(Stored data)
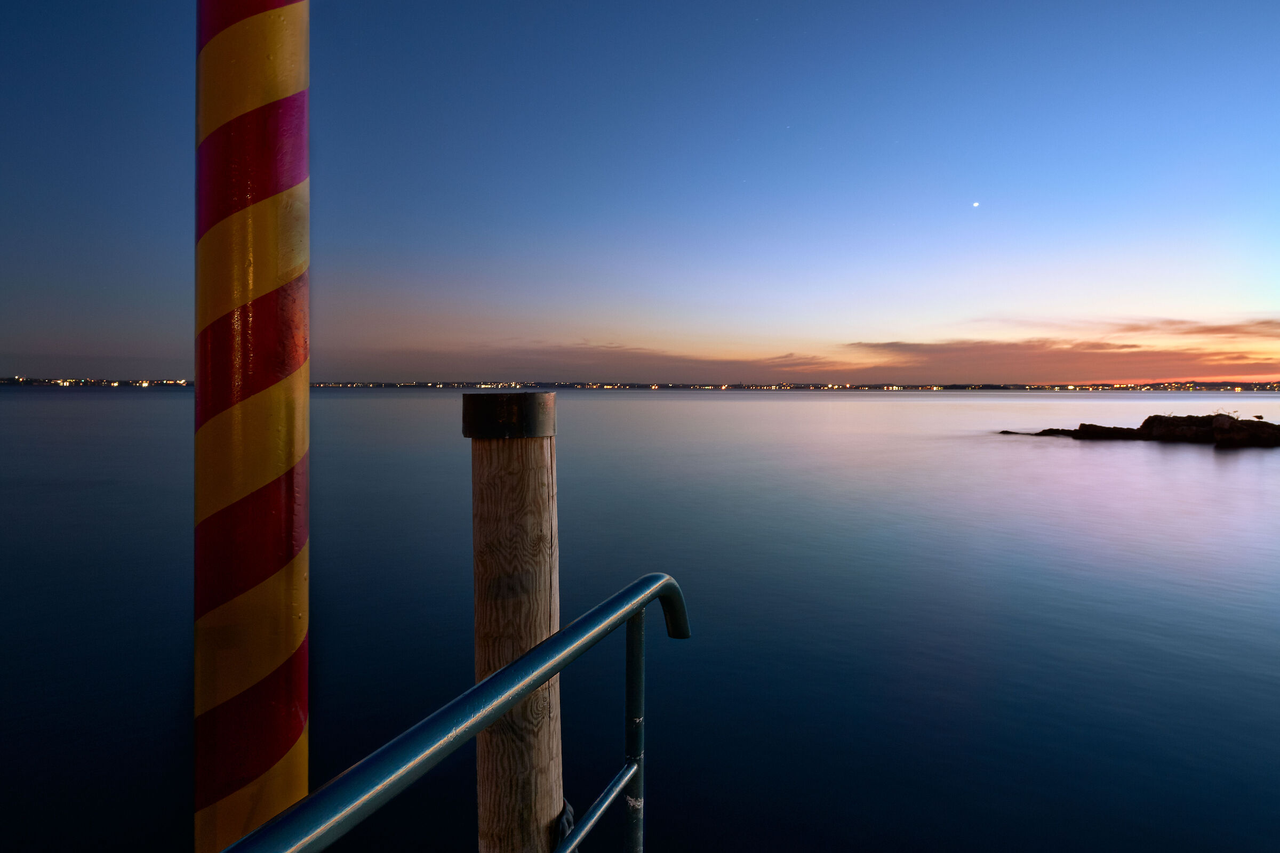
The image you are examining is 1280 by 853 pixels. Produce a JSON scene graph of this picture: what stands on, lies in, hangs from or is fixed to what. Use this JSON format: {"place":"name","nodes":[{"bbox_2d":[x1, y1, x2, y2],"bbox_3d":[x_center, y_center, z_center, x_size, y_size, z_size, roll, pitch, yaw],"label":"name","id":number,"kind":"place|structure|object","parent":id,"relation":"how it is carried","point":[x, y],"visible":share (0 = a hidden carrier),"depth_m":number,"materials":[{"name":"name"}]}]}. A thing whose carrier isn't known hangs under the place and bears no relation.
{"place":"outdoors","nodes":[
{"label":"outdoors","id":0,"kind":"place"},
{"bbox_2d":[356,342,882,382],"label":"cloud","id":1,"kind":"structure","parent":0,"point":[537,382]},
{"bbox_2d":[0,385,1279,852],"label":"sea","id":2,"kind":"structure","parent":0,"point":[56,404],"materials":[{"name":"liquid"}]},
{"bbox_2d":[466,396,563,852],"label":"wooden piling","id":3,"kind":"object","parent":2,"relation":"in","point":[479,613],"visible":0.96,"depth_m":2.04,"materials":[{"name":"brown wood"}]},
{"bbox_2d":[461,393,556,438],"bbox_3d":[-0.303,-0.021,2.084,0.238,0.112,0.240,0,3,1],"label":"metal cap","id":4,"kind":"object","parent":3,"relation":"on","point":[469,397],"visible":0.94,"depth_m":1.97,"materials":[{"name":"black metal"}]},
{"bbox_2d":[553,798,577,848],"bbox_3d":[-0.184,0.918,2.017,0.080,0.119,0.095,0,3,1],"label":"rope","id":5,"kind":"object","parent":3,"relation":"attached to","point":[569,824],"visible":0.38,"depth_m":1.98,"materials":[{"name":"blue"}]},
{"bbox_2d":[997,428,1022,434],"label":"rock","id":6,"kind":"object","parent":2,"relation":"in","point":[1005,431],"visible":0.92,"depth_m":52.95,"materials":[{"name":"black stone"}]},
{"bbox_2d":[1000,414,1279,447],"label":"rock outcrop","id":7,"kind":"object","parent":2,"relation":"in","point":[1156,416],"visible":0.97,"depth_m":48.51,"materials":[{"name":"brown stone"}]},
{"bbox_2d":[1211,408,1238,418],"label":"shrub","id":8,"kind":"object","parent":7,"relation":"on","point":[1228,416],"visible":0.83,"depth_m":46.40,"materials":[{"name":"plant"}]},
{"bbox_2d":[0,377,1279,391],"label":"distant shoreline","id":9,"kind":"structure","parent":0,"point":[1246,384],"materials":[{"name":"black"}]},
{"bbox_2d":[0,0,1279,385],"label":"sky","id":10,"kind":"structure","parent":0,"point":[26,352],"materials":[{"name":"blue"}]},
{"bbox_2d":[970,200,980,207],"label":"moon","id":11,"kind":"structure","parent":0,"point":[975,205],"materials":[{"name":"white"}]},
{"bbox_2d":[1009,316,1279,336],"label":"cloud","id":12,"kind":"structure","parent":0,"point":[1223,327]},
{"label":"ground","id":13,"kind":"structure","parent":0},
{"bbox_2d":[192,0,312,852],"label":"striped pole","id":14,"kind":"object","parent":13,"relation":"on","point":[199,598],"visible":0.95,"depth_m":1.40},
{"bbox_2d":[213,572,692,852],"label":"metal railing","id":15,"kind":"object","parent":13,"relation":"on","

* What is expected *
Leave out the pictures, then copy all the remaining text in the records exactly.

* Written response *
The image you are examining is 1280 by 853 pixels. Produce a JSON scene graph of this picture: what stands on, lies in, hangs from or is fixed to what. Use this JSON format: {"place":"name","nodes":[{"bbox_2d":[x1, y1, x2, y2],"bbox_3d":[x_center, y_center, z_center, x_size, y_size, z_size, roll, pitch, yaw],"label":"name","id":number,"kind":"place|structure|object","parent":id,"relation":"how it is carried","point":[x, y],"visible":share (0 = a hidden carrier),"depth_m":number,"materials":[{"name":"name"}]}]}. A thing whose carrier isn't known hangs under the place and bears no relation.
{"place":"outdoors","nodes":[
{"label":"outdoors","id":0,"kind":"place"},
{"bbox_2d":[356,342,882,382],"label":"cloud","id":1,"kind":"structure","parent":0,"point":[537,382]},
{"bbox_2d":[0,385,1279,852],"label":"sea","id":2,"kind":"structure","parent":0,"point":[56,404],"materials":[{"name":"liquid"}]},
{"bbox_2d":[466,396,563,852],"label":"wooden piling","id":3,"kind":"object","parent":2,"relation":"in","point":[479,613],"visible":0.96,"depth_m":2.04,"materials":[{"name":"brown wood"}]},
{"bbox_2d":[461,393,556,438],"bbox_3d":[-0.303,-0.021,2.084,0.238,0.112,0.240,0,3,1],"label":"metal cap","id":4,"kind":"object","parent":3,"relation":"on","point":[469,397],"visible":0.94,"depth_m":1.97,"materials":[{"name":"black metal"}]},
{"bbox_2d":[553,798,577,848],"bbox_3d":[-0.184,0.918,2.017,0.080,0.119,0.095,0,3,1],"label":"rope","id":5,"kind":"object","parent":3,"relation":"attached to","point":[569,824],"visible":0.38,"depth_m":1.98,"materials":[{"name":"blue"}]},
{"bbox_2d":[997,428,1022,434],"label":"rock","id":6,"kind":"object","parent":2,"relation":"in","point":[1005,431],"visible":0.92,"depth_m":52.95,"materials":[{"name":"black stone"}]},
{"bbox_2d":[1000,414,1279,447],"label":"rock outcrop","id":7,"kind":"object","parent":2,"relation":"in","point":[1156,416],"visible":0.97,"depth_m":48.51,"materials":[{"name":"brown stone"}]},
{"bbox_2d":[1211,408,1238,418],"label":"shrub","id":8,"kind":"object","parent":7,"relation":"on","point":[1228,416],"visible":0.83,"depth_m":46.40,"materials":[{"name":"plant"}]},
{"bbox_2d":[0,377,1279,391],"label":"distant shoreline","id":9,"kind":"structure","parent":0,"point":[1246,384],"materials":[{"name":"black"}]},
{"bbox_2d":[0,0,1279,385],"label":"sky","id":10,"kind":"structure","parent":0,"point":[26,352],"materials":[{"name":"blue"}]},
{"bbox_2d":[970,200,980,207],"label":"moon","id":11,"kind":"structure","parent":0,"point":[975,205],"materials":[{"name":"white"}]},
{"bbox_2d":[1009,316,1279,336],"label":"cloud","id":12,"kind":"structure","parent":0,"point":[1223,327]},
{"label":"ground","id":13,"kind":"structure","parent":0},
{"bbox_2d":[192,0,312,852],"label":"striped pole","id":14,"kind":"object","parent":13,"relation":"on","point":[199,598],"visible":0.95,"depth_m":1.40},
{"bbox_2d":[213,572,692,852],"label":"metal railing","id":15,"kind":"object","parent":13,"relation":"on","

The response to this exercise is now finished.